LAS VEGAS — Former Geisinger CEO David Feinberg offered a peek behind the curtain at Google Health on Monday at the HLTH conference, outlining areas for the tech behemoth to disrupt, including artificial intelligence in disease prediction and prevention and hospital administration.
But, with regard to fixing the myriad problems plaguing the healthcare industry, Feinberg, who coordinates health initiatives across Google properties like Google Brain, Nest home automation and Google Fit, said in his keynote address "there's no way we can do this one alone."
The health executive left his role as CEO of Pennsylvania-based health system Geisinger nearly a year ago to helm Google's healthcare business following months of speculation he was actually departing for Google rival Amazon.

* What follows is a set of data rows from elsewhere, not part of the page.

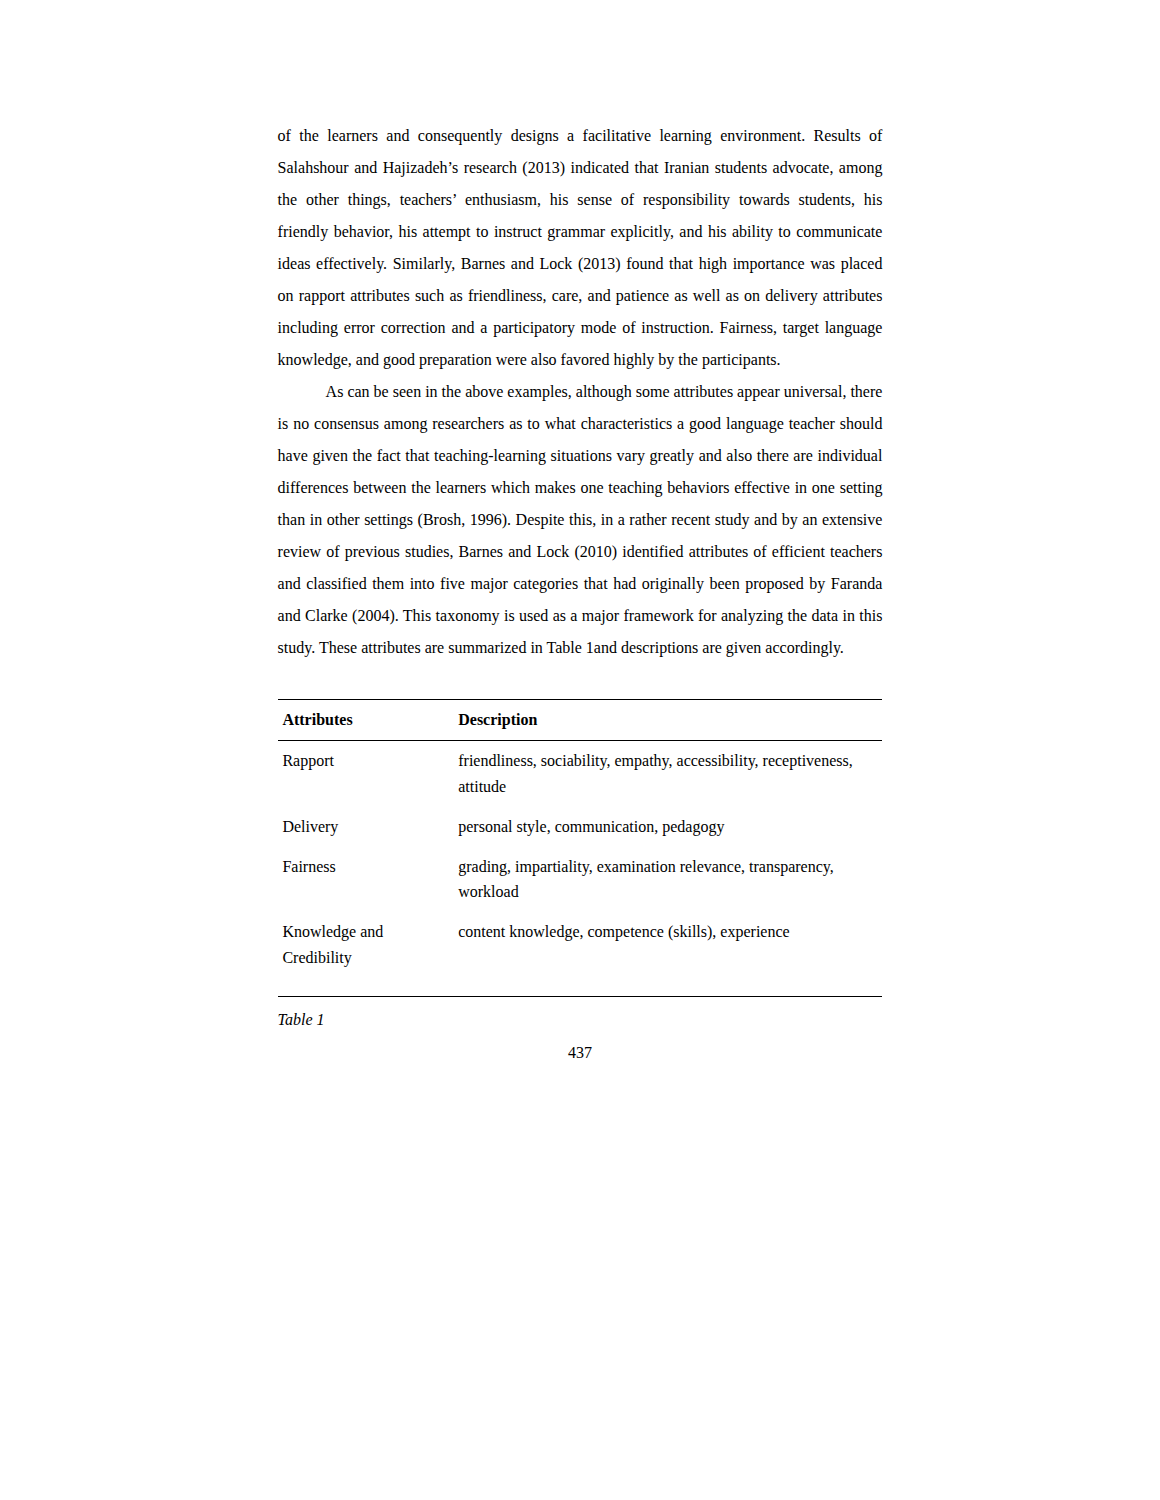of the learners and consequently designs a facilitative learning environment. Results of Salahshour and Hajizadeh’s research (2013) indicated that Iranian students advocate, among the other things, teachers’ enthusiasm, his sense of responsibility towards students, his friendly behavior, his attempt to instruct grammar explicitly, and his ability to communicate ideas effectively. Similarly, Barnes and Lock (2013) found that high importance was placed on rapport attributes such as friendliness, care, and patience as well as on delivery attributes including error correction and a participatory mode of instruction. Fairness, target language knowledge, and good preparation were also favored highly by the participants.
As can be seen in the above examples, although some attributes appear universal, there is no consensus among researchers as to what characteristics a good language teacher should have given the fact that teaching-learning situations vary greatly and also there are individual differences between the learners which makes one teaching behaviors effective in one setting than in other settings (Brosh, 1996). Despite this, in a rather recent study and by an extensive review of previous studies, Barnes and Lock (2010) identified attributes of efficient teachers and classified them into five major categories that had originally been proposed by Faranda and Clarke (2004). This taxonomy is used as a major framework for analyzing the data in this study. These attributes are summarized in Table 1and descriptions are given accordingly.
| Attributes | Description |
| --- | --- |
| Rapport | friendliness, sociability, empathy, accessibility, receptiveness, attitude |
| Delivery | personal style, communication, pedagogy |
| Fairness | grading, impartiality, examination relevance, transparency, workload |
| Knowledge and Credibility | content knowledge, competence (skills), experience |
Table 1
437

The search giant is fresh off a disappointing earnings quarter. Google parent Alphabet missed Wall Street's third quarter earnings expectations Monday, although Google Cloud made a strong showing.
The company's artificial intelligence business, Google DeepMind, announced earlier this year its technology could spot acute kidney disease two days before clinicians in a potential breakthrough for AI, although the application potential of the tech in diagnostics is unproven.
Google Health has now trained the tool to recognize 600,000 variables on 70,000 patients in partnership with the U.S. Department of Veterans Affairs. Feinberg touted a 90% accuracy rate in predicting which patients will end up on dialysis two days before clinical signs show up.
Verily, the life sciences unit of Alphabet, said in February its machine learning algorithm is being used to assess images for diabetic eye diseases at Aravind Eye Hospital in Madurai, India.
But Google has eyes on more than just the obvious applications for its technology. Feinberg said the company wants to be a part of the movement away from pricey inpatient care.
"We want to build services and products that take inpatients to outpatient. We think of hospitalization by and large as a failure of outpatient care and outpatient care is a failure of home care, and fundamentally home care is a failure of community care," Feinberg said. "We look forward to sharing with you ways you can move patients in that direction."
Google Health is developing products to free clinicians to spend more time with patients. Caregivers in the hospital are "simply becoming data clerks entering information," Feinberg said.
Another prong of this information-gathering initiative is providing clinicians with access to trustworthy, high-quality medical videos on Google-owned video site YouTube for reference prior to performing a surgery, for example.
But "that's really just scratching the surface because so much of health outcomes have to do with things other than your organs, your genome or professional caregivers," Feinberg said.
Google's been snapping up top healthcare officials to round out its teams. The search engine company hired ex-Obama administration official Karen DeSalvo as its first chief health officer earlier this month, a few weeks after it hired former Food and Drug Administration Commissioner Robert Califf to oversee strategy and policy across Verily and Google Health.